Quem aprova a ideia é Lucas Di Grassi. "É muito boa. Ter uma escola ou carro básico é muito importante. A melhor forma de se preparar [para guiar na F-E] por enquanto é passar pela rotina – F3, F2, talvez DTM -, mas conforme a F-E evolui é natural que os pilotos sejam preparados em outro local", analisou a pedido do site norte-americano 'Motorsport.com'. 
 
"É muito positivo ouvir que isso está acontecendo tão cedo. É uma boa preparação, como F2 para a F1, e será muito mais barato e menos complexo de andar. Se alguém quiser preparar um piloto, ou até manter um reserva, podem ganhar conhecimento. É uma escolha muito positiva dos contrutores", afirmou.
 
O Formulino E foi criado com base no conceito que a Dallara desenvolveu há exatos dez anos, em 2007, para fornecer chassis para a ADAC F-Masters e a MRF Challenge, da Índia. O carro terá um motor que vai de 120 a 200 kw de potência e uma velocidade máxima de 120 km/h. Apesar da potência máxima ser a mesma da F-E, o peso do carro é bem diferente. Sem piloto, o peso do Formulino é de 545 kg, enquanto o carro da F-E tem um limite de 880 kg – piloto incluso. 

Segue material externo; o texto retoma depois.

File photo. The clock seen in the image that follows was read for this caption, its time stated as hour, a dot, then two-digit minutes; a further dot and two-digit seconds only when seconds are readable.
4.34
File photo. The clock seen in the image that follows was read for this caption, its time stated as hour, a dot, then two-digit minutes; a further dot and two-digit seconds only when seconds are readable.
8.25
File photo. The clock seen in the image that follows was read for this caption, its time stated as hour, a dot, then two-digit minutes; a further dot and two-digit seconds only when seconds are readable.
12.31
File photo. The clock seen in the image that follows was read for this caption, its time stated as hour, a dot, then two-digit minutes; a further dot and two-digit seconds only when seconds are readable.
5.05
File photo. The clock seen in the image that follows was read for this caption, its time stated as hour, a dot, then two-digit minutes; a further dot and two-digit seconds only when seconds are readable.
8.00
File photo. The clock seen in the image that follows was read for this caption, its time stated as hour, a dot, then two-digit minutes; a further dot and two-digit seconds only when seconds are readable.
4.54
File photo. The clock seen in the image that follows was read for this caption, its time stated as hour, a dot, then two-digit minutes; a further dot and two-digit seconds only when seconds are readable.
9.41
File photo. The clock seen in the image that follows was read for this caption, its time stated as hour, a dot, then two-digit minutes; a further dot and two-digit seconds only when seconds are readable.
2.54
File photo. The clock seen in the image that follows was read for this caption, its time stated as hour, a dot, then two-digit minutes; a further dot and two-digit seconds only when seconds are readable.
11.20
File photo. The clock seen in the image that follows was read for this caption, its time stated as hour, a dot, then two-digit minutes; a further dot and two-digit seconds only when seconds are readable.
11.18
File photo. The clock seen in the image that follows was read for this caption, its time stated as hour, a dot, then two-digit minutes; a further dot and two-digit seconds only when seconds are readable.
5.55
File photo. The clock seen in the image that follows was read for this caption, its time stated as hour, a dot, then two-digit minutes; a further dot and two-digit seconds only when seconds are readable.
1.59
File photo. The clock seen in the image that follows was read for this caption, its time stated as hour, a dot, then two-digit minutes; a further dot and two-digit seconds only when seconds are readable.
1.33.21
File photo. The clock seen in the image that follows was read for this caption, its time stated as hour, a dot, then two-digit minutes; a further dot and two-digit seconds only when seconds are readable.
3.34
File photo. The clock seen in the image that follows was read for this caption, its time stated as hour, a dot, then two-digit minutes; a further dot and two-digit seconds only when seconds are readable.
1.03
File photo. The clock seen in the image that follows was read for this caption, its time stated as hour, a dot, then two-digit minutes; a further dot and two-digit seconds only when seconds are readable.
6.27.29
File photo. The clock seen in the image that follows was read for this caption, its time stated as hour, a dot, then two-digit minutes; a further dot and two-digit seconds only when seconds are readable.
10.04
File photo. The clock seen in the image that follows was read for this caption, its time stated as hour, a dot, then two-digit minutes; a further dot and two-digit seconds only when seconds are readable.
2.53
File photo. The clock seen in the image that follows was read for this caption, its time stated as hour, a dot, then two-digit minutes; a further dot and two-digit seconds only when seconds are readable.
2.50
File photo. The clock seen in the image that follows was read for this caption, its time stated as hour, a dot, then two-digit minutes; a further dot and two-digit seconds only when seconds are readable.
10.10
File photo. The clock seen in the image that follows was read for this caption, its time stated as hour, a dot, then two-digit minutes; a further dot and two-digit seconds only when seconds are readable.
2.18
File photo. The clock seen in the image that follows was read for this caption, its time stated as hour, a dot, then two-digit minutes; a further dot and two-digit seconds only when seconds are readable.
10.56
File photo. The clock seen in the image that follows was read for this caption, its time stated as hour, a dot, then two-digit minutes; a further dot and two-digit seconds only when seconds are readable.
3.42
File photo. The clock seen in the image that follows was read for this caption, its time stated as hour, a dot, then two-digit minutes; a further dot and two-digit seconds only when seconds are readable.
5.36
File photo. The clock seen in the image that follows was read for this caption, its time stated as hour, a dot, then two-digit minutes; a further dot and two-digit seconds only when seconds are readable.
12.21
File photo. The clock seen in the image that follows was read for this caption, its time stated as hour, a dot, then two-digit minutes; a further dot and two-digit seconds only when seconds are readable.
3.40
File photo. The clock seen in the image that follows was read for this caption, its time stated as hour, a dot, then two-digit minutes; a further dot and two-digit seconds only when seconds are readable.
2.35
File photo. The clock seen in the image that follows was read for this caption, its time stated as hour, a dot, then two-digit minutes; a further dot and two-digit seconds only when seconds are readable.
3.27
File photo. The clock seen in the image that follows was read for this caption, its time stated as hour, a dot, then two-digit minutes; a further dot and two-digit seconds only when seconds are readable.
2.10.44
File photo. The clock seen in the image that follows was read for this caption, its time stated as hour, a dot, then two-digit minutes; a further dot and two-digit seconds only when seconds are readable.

Formulino E (Foto: Reprodução/Twitter)
As baterias têm apenas 15 kwh, o que dá o suficiente para 15 minutos de pista. "Sete ou oito voltas em Zolder", segundo Deflandre. Mas o dirigente acredita que após mais algumas mudanças no carro seja possível trocar baterias em menos de 1min. Desta forma, com trocas e recarga acelerada, a nova categoria pode dispensar as trocas de carro da F-E. 
 
"Nossa meta é aprontar 20 carros esse ano. Depois disso podemos aumentar a produção. Estamos em negociação para iniciar a primeira corrida já neste ano. Seria parte de nossa curva de aprendizado", falou o diretor ao site. 
 
De acordo com Deflandre o carro é produto de três anos e meio de trabalho. A estimativa é que cada modelo custe cerca de R$ 2,7 milhões.